Trading Automated? Stock Investing Software Advantages and Problems
Everything run by human psychology is bound to be beset with complexities beyond idiom, especially when money is involved. It pains one to visualize the inner workings of something like the stock market, especially now that the world is besieged by global economic and financial recession. Many known companies have already fallen to the tempest of crisis, and many more are poised to tumble. With such influential organizations rising and falling, stock traders need all the help they can get trying to make sense of stock market figures that might some might even try their luck in automated trading via day trading software.
The World Wide Web spawns as many useful things as it does subterfuges, and taking advantage of a computer’s forte of data gathering and analysis, stock software are today common tools in a trader’s repertoire. These software come in a variety of ranges: from observational systems designed to gather and organize data to analytic software that analyzes stock market information to actual AI traders that do the decision making as well. The data observation and gathering plus the analysis parts make such market research software virtual assistants to stock traders and are quite accurate and useful. But the decision making software is rather dubious.

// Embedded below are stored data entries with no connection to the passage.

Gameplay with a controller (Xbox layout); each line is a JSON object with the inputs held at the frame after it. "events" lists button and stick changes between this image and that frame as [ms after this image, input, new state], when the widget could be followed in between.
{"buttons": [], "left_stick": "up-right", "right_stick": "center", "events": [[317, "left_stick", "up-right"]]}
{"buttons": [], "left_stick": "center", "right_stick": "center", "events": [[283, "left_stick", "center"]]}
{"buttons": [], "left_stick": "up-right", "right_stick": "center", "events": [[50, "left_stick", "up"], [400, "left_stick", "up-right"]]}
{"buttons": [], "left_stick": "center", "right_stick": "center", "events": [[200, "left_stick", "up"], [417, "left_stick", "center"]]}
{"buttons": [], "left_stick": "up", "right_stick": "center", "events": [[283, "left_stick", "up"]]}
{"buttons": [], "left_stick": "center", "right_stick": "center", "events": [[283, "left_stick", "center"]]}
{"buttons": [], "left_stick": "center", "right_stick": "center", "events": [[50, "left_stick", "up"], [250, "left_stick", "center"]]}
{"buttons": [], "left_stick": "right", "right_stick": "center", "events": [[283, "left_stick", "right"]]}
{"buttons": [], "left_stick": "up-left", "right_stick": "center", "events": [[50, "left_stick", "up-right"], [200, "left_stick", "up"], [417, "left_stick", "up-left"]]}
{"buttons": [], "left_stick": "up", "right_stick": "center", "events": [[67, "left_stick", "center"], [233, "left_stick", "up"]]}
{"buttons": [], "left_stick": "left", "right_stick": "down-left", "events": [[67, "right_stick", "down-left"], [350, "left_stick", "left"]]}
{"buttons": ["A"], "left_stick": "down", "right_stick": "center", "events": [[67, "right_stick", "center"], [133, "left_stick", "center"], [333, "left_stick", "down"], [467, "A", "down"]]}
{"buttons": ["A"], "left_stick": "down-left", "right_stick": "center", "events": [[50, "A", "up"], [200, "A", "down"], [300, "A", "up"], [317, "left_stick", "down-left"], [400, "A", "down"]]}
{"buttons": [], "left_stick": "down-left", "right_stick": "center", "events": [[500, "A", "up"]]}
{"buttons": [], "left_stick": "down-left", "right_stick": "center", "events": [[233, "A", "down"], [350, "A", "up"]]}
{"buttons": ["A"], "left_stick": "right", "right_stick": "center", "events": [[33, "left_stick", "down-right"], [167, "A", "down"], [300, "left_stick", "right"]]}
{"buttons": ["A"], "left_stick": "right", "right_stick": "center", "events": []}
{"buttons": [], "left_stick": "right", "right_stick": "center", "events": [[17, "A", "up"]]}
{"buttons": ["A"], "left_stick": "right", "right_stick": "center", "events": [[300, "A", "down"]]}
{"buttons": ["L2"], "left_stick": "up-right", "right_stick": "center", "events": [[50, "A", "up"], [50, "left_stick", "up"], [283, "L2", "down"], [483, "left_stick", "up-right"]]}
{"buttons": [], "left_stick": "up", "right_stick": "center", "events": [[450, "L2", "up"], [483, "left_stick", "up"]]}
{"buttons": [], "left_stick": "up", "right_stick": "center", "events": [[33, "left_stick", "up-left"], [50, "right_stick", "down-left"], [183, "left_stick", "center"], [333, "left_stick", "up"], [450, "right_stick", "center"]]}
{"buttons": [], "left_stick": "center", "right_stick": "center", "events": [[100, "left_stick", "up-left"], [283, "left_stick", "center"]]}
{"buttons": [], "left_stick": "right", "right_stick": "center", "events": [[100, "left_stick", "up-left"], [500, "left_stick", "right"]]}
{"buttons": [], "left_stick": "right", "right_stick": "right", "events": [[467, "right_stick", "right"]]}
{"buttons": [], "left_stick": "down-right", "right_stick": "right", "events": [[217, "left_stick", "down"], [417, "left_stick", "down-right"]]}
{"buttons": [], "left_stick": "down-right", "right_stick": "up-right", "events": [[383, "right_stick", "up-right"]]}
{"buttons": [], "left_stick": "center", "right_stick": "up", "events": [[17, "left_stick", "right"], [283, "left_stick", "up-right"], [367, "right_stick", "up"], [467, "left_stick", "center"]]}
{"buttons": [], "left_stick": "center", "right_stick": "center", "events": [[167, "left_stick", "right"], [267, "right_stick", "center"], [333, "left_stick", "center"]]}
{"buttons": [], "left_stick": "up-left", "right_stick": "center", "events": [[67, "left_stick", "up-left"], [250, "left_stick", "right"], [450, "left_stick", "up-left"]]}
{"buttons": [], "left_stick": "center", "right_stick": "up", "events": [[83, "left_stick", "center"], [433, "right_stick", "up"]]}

While it is true that a computer program is the best suited to analyze such figures as stock market data, and also quite suited to perform according to a predefined set of principles like using technical or fundamental analysis, the stock market—like any other man-made and man-run complexity, can at times be drastically irrational. The 1987 stock market crash for example; until now, no probable cause has ever been proven to cause a drop of 22. 6% in the Dow Jones Index. None logical, at least. Even if today’s computers had been there, they could not have been able to foretell such an event happening. The same is true today, in more minute terms. No computer can accurately forecast an outlier possibility in a Normal distribution of trends and in so doing take advantage of it. And then there’s Professor Eugene Fama’s Efficient Market Hypothesis that directly contradicts a computer’s potential to outperform the market. Stating that it is not possible to consistently outperform the market from information from the market, though the hypothesis has its drawbacks and contenders, is sound enough to ring true for the case of a stock investing software.
Finally, there is the psychological aspect wherein a computer can’t predict human over or under reaction that can cause over or under pricing. All in all, with regards to data, computers and programs are excellent observers and analysts, but all calls are still best left to Homo sapiens.